#### [Exercises to complete]
a: Using the abstract on canid mitochondrial genomes, explain why molecular approaches are described as ideal for identifying wolf species.
b: List each gene that the abstract on canid mitochondrial genomes names as a source of an alternate ∼200 bp fragment that could help resolve canids.

START Excerpt to read

2021 journal article

Using hybridization capture to obtain mitochondrial genomes from forensically relevant North American canids: Assessing sequence variation for species identification

Forensic Science International: Animals and Environments, 1, 100018.

By: M. Scheible n, D. Straughan*, M. Burnham-Curtis* & K. Meiklejohn n

co-author countries: United States of America 🇺🇸
Source: ORCID
Added: June 26, 2021

The majority of DNA casework processed by forensic laboratories focuses on human samples, but material from canids (dogs, wolves, coyotes) can also be encountered. Undomesticated canids can be the center of forensic investigations in the U.S. since some species are endangered. As many wolf species are similar morphologically, identification in the field by wildlife officers is not always straight-forward, making molecular based-approaches ideal. While some published methods using mitochondrial DNA targets can discriminate among Canis species, they are either not compatible with highly degraded samples or cannot differentiate closely related sub-species. Although some U.S. laboratories regularly perform veterinary/wildlife casework including canid identifications, their validated methods and reference genetic databases are not publicly available. We aimed to assess the utility of alternative regions in the mitochondrial genome for discriminating among canid species, including the complete genome. To achieve this, we utilized a commercial hybridization capture panel composed of biotinylated RNA “baits” designed for the domestic dog to enrich canid mitochondrial genomes for next-generation sequencing. We used this panel to successfully sequence complete mitochondrial genomes for 51 samples, representing four U.S. forensically relevant canids (coyote, wolf, Mexican wolf, dog). While the complete mitochondrial genome permitted discrimination, we also assessed previously published mitochondrial DNA targets (n, 5) for resolution and identified four alternate ∼200 bp fragments from ND1, ND5, COI and CYTB genes that could help resolve canids. The utility of these alternate regions should be assessed in future studies using forensic-type samples representing canids from diverse geographic areas, prior to casework implementation.

END Excerpt to read
START Dataset extract

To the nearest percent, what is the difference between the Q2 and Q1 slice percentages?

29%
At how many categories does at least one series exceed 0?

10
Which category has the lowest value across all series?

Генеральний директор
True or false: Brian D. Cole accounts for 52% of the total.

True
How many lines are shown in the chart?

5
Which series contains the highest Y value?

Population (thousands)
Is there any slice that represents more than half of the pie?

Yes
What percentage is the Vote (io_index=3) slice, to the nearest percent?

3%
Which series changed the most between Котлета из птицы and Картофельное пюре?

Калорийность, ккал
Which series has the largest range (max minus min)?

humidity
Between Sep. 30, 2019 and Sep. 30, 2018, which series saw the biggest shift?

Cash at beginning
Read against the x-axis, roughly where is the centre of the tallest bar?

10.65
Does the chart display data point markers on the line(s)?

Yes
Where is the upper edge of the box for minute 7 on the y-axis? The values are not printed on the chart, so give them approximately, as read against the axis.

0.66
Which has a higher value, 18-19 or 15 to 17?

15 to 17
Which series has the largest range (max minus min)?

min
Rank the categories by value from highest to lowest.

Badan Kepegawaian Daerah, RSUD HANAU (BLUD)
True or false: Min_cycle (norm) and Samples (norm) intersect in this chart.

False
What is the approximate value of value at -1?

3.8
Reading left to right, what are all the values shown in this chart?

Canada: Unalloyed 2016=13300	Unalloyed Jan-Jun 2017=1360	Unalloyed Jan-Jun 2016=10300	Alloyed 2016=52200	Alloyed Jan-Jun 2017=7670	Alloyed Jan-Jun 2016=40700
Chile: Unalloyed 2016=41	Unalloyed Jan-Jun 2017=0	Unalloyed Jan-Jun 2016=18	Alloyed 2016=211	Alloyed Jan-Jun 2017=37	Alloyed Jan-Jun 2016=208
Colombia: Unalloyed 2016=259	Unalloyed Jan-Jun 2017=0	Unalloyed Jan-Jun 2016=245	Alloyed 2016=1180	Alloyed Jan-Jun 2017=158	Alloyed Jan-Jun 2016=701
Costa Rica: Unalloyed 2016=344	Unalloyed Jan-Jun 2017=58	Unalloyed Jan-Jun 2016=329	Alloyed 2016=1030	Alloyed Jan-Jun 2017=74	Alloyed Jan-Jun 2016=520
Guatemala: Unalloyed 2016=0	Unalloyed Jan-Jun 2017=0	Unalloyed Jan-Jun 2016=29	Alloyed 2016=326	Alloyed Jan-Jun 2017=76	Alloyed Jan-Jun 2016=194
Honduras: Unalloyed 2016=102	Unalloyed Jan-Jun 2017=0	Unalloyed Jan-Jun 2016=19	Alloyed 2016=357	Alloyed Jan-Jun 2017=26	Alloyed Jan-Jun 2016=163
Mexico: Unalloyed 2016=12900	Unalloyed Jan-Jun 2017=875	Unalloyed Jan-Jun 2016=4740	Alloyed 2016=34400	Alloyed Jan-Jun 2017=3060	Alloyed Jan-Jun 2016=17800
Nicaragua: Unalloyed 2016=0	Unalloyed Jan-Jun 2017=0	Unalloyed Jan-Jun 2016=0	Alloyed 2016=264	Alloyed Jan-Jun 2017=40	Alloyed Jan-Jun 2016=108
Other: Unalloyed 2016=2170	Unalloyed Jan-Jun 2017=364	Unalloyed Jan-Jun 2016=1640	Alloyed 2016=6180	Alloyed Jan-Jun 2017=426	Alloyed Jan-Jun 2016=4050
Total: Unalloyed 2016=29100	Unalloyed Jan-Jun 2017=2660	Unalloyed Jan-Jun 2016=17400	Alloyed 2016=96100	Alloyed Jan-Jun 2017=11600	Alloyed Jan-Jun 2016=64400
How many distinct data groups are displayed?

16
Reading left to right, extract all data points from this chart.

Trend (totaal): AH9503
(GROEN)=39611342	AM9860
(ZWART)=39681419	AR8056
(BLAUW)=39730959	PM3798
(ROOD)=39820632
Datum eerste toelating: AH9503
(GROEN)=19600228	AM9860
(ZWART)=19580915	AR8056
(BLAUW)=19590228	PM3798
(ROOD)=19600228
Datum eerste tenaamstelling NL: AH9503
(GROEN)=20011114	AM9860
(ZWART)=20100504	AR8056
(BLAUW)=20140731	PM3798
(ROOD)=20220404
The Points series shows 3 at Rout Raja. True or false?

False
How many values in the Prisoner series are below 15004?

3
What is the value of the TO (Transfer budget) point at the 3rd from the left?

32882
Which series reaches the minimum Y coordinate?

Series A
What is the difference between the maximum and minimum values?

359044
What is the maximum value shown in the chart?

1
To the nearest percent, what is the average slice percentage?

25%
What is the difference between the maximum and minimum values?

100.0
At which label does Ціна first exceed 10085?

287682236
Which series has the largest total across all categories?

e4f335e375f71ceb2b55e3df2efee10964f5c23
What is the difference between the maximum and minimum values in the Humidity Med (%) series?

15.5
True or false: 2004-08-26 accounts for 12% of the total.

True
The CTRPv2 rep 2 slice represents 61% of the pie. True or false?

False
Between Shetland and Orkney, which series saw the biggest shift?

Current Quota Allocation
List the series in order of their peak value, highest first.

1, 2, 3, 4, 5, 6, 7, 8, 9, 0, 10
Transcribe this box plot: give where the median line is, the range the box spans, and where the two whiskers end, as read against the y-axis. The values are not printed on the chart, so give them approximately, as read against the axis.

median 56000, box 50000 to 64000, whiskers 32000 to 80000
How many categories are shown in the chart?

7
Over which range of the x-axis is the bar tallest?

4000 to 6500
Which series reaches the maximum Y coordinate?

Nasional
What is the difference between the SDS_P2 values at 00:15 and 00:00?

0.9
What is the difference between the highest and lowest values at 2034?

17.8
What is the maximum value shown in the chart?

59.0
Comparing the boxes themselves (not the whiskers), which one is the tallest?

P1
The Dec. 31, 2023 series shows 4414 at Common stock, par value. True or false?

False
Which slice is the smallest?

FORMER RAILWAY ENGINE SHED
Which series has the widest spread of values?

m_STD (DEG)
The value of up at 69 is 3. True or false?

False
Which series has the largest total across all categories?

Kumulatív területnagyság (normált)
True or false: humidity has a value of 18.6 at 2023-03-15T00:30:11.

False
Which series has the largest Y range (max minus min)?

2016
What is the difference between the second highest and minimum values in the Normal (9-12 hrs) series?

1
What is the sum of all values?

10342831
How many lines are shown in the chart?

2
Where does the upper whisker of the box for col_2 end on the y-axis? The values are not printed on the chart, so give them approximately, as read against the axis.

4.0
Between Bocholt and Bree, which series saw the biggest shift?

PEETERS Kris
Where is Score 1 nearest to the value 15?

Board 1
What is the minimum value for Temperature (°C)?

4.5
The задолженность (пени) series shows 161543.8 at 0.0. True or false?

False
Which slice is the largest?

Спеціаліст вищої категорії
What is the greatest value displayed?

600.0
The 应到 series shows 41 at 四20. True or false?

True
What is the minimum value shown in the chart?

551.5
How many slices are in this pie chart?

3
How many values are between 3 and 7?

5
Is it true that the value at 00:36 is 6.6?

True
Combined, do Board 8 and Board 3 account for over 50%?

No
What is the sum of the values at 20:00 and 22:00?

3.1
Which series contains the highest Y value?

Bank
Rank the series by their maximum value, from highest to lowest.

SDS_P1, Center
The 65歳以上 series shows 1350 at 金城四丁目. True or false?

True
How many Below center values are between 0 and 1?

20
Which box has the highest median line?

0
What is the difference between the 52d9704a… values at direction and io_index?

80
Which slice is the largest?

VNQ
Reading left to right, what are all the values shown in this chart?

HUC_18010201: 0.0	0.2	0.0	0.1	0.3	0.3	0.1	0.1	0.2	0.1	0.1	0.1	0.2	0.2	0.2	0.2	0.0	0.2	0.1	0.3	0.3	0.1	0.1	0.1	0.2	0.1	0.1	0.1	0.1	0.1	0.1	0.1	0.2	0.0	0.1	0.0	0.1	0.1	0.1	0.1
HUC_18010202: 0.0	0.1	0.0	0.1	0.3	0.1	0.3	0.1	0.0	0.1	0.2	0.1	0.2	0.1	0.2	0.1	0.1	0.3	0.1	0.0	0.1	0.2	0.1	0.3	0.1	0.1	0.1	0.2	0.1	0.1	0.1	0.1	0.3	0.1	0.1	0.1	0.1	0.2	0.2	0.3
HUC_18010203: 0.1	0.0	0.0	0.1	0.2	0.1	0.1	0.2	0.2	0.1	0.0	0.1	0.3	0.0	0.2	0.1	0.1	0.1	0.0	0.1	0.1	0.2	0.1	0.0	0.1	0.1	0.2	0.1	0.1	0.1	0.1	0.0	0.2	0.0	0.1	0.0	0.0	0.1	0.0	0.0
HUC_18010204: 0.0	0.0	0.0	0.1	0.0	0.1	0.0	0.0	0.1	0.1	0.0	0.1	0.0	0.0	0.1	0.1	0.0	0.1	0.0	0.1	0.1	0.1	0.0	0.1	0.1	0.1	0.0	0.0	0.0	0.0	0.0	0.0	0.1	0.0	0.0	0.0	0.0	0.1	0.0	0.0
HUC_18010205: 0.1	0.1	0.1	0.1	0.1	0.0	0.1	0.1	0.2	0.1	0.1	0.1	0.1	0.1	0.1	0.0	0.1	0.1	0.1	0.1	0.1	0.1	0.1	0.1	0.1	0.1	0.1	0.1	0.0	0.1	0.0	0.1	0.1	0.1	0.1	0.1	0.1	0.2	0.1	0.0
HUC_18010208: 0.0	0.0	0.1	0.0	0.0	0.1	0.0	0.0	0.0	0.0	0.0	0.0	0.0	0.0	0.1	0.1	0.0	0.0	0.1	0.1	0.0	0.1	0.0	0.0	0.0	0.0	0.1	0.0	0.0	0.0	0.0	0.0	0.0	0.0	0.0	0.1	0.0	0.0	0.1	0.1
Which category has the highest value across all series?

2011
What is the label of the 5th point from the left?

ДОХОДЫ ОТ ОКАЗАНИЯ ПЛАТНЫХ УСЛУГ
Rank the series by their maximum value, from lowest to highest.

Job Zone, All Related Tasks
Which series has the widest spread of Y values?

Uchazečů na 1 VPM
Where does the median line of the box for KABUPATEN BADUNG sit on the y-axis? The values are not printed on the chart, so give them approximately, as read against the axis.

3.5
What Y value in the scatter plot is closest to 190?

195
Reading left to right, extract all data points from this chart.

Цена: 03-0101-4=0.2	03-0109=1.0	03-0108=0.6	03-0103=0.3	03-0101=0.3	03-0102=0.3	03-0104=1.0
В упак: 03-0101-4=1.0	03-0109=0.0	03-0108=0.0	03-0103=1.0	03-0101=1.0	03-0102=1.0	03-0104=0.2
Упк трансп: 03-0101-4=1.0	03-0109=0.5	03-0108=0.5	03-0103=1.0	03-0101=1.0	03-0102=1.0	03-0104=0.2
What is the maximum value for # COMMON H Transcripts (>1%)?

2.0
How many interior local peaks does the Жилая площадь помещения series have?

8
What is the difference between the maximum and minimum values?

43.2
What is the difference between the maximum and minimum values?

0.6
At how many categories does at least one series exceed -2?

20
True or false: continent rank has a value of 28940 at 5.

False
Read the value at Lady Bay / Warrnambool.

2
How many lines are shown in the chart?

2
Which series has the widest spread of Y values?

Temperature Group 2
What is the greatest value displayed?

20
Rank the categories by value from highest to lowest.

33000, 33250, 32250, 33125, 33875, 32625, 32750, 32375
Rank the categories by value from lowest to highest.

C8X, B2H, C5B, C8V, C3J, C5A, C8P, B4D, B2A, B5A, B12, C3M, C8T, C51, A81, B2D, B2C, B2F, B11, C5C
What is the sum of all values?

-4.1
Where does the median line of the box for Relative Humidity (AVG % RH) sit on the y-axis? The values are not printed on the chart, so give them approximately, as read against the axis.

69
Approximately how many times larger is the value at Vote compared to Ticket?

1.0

END Dataset extract

#### [Completed exercise]
a: Many wolf species look alike, so wildlife officers cannot always identify them easily in the field.

b: ND1, ND5, COI, CYTB